La decisione del Parlamento iraniano di trasferire l'autorità di chiudere lo Stretto di Hormuz al Consiglio supremo di sicurezza nazionale iraniano ha scatenato speculazioni sui social media riguardo a un possibile superamento dei 120 dollari per il prezzo del petrolio.
Il ministro del Tesoro e delle Finanze Mehmet Şimşek ha rilasciato una dichiarazione in merito tramite il suo account X.
Sottolineando che tali affermazioni non dovrebbero essere prese in considerazione, Şimşek ha dichiarato: "Analizziamo gli effetti delle crescenti tensioni geopolitiche sulla nostra economia in modo multidimensionale e valutiamo dettagliatamente i possibili scenari. Per mantenere la stabilità sui mercati e il corretto funzionamento della nostra economia, le nostre istituzioni sono pronte ad adottare le misure necessarie in modo rapido e deciso, in forte coordinamento".
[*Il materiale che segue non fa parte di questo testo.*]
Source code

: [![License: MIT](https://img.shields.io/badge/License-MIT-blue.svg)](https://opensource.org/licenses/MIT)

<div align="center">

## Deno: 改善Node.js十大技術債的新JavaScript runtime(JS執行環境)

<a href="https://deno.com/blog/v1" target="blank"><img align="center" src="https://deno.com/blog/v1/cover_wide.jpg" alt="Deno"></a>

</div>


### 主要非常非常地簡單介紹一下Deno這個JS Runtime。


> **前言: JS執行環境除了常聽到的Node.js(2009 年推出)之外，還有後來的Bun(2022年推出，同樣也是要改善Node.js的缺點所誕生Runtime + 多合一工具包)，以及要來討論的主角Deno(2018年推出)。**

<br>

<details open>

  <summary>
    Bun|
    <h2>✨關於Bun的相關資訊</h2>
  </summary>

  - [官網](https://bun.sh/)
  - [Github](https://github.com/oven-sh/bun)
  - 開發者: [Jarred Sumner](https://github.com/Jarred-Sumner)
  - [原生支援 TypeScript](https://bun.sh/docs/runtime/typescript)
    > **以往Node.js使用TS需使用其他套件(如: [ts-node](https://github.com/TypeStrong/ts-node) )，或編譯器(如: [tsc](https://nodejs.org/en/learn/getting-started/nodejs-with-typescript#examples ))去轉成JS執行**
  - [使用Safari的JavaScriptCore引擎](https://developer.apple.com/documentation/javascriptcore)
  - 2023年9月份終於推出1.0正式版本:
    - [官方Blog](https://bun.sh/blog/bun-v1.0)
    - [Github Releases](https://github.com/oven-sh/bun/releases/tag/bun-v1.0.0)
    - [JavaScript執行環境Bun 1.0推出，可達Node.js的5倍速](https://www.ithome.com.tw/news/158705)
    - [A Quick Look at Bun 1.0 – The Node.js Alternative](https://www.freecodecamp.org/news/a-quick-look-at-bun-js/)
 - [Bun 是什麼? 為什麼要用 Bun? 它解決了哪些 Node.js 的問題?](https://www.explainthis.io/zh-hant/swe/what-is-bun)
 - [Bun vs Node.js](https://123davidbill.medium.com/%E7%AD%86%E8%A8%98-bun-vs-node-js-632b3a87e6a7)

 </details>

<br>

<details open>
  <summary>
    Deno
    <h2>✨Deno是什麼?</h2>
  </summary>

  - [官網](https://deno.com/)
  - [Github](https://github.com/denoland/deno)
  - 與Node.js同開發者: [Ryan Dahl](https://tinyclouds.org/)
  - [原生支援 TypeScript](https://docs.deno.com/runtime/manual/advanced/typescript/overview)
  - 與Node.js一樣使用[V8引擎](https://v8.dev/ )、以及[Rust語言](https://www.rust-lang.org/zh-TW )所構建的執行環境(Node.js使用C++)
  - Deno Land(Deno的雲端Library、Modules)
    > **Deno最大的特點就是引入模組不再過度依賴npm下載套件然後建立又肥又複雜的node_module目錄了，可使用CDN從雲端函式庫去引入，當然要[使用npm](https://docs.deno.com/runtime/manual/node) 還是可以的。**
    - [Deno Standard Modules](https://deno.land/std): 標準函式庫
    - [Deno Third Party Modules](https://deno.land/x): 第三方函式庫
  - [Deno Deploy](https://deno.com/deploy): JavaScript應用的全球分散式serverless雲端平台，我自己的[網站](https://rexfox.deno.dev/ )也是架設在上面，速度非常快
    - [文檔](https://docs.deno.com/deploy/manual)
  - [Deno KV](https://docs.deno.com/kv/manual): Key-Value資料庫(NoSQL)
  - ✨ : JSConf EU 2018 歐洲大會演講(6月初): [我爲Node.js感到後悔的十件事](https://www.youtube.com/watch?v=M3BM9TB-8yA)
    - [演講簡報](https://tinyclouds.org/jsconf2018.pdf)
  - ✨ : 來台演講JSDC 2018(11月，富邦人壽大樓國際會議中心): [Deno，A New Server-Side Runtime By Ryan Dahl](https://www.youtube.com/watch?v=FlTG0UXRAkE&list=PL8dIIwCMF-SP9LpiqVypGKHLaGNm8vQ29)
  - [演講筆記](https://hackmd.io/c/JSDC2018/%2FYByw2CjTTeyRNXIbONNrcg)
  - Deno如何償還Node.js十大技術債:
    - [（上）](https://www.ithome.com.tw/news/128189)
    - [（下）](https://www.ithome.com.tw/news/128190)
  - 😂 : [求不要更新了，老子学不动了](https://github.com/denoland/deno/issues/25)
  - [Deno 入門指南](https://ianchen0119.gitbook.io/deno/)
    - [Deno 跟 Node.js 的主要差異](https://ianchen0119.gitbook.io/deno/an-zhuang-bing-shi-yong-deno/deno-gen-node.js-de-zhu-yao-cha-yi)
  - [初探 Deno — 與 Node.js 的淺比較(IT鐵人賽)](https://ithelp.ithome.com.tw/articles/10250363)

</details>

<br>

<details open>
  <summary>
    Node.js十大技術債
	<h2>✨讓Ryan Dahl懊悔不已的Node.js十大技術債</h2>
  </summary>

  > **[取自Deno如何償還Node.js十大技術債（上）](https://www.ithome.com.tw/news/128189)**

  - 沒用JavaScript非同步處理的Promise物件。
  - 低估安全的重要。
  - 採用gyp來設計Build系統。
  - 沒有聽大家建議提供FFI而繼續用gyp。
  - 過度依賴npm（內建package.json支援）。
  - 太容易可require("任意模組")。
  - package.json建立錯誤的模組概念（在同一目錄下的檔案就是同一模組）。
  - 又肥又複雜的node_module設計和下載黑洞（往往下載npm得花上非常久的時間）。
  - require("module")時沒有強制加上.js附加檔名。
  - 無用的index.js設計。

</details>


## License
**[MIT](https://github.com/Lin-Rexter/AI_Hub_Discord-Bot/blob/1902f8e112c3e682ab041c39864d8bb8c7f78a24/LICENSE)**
Proseguendo nella sua dichiarazione, Şimşek ha aggiunto:
"Vi prego di non dare credito alle speculazioni sulla nostra economia basate su scenari riguardanti un'eventuale chiusura dello Stretto di Hormuz. Con il nostro programma abbiamo aumentato significativamente la resilienza della nostra economia agli shock.
Siamo determinati nella lotta contro l'inflazione e continueremo ad adottare tutti i passi necessari per proseguire il processo di disinflazione."